In other words: outrage is scalable. Accuracy is not.
The Democratic Cost of the Shortcut
This isn’t just a journalism problem, it’s a democracy problem. When people no longer agree on the basic facts, meaningful civic discourse becomes impossible. A 2023 RAND report identified disintermediation of traditional media as a major driver behind the fragmentation of public understanding.4
We’re not just debating issues anymore. We’re debating reality itself.
To be clear, this new media landscape has empowered many who were once voiceless. It’s exposed corruption and abuse. But it’s also created a megaphone for liars, grifters, and extremists. We’ve replaced gatekeepers with gatecrashers—and in doing so, we’ve made the public square noisier, but not necessarily wiser.
Rebuilding the In-Between
So what now?
We probably can’t go back to the days when three networks and a morning paper defined the narrative. Nor should we. But we can start rebuilding the in-between: that essential space between the noise and the truth.

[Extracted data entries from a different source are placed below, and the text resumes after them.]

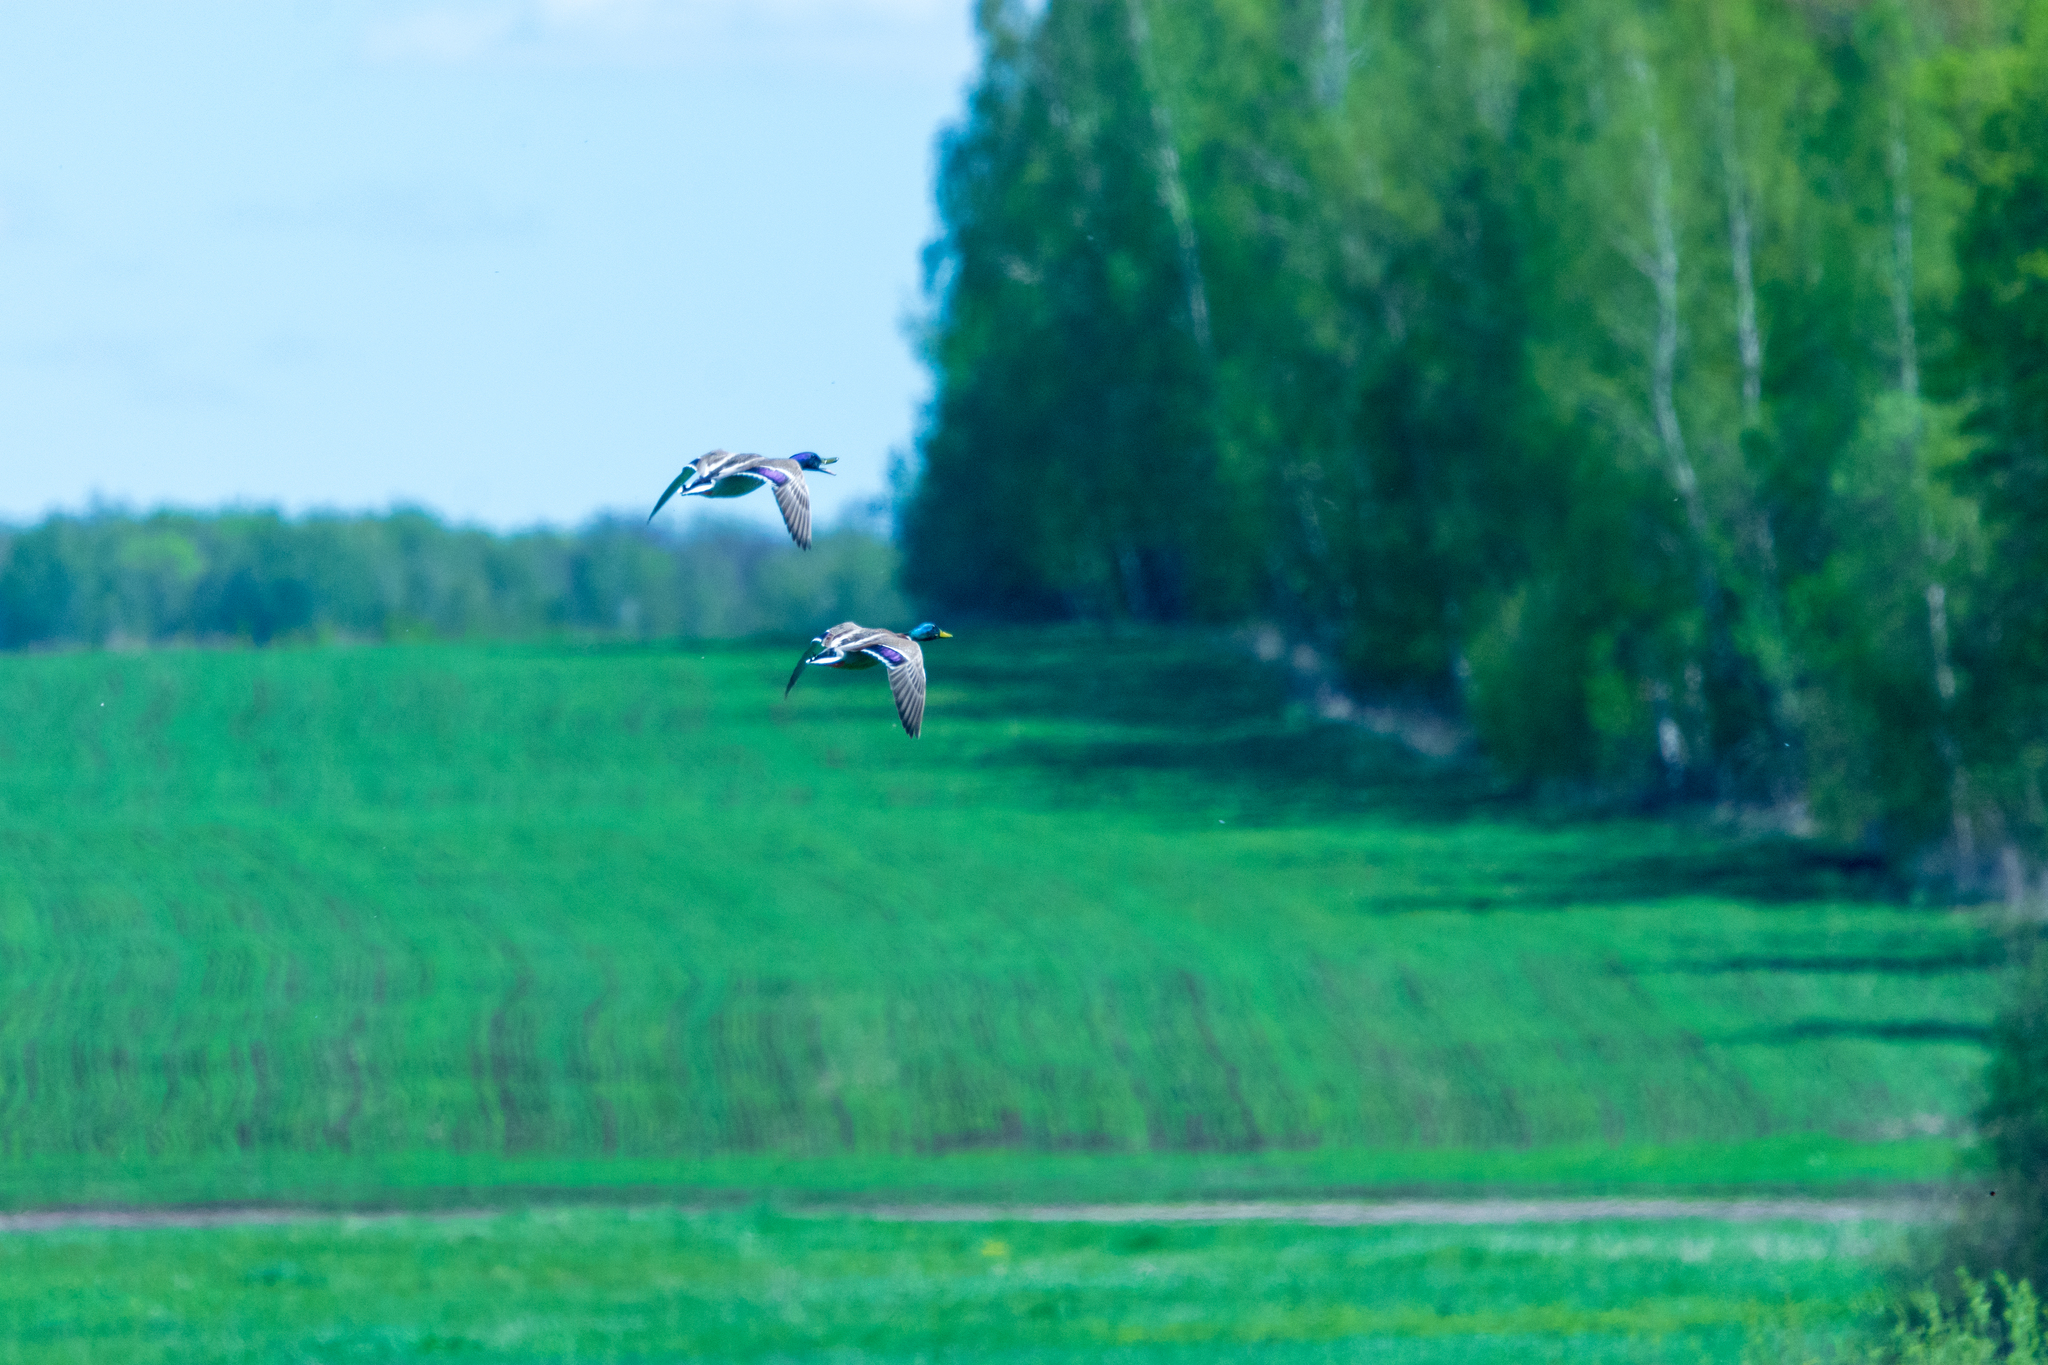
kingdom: Animalia
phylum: Chordata
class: Aves
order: Anseriformes
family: Anatidae
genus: Anas
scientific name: Anas platyrhynchos
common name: Mallard
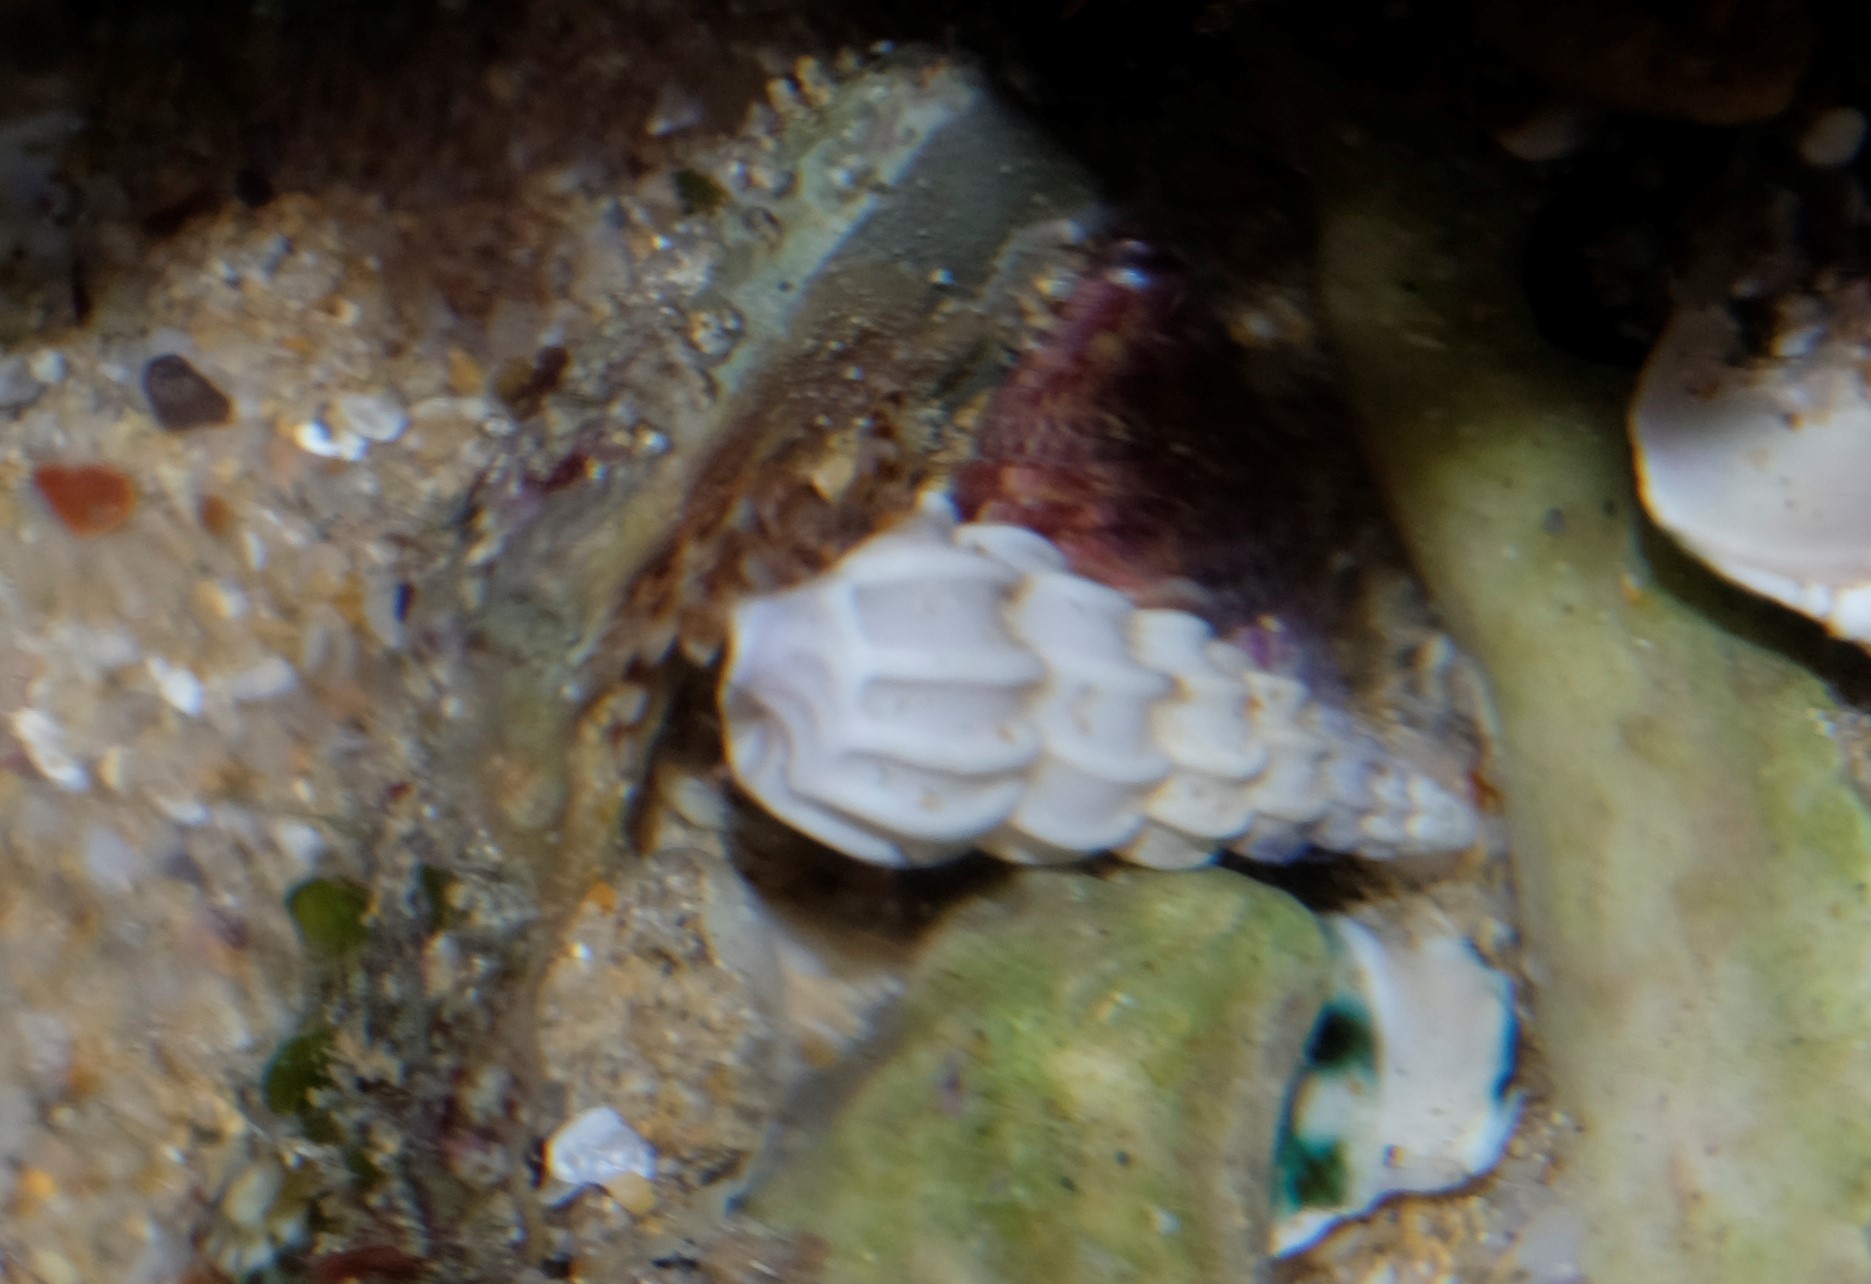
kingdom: Animalia
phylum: Mollusca
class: Gastropoda
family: Epitoniidae
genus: Opalia
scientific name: Opalia australis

That could mean supporting journalism that still values verification and transparency. It might mean new media models that marry scale with standards. It certainly means teaching media literacy with the same urgency we teach financial literacy or civics.
But mostly, it starts with us. Slowing down. Asking questions. Being skeptical—not cynical—about who’s telling us what, and why.
Because someone is always curating your view of the world. The only question is whether they’re accountable to you—or to an algorithm optimized for outrage.
I'm not sure we can put this genie back in the bottle.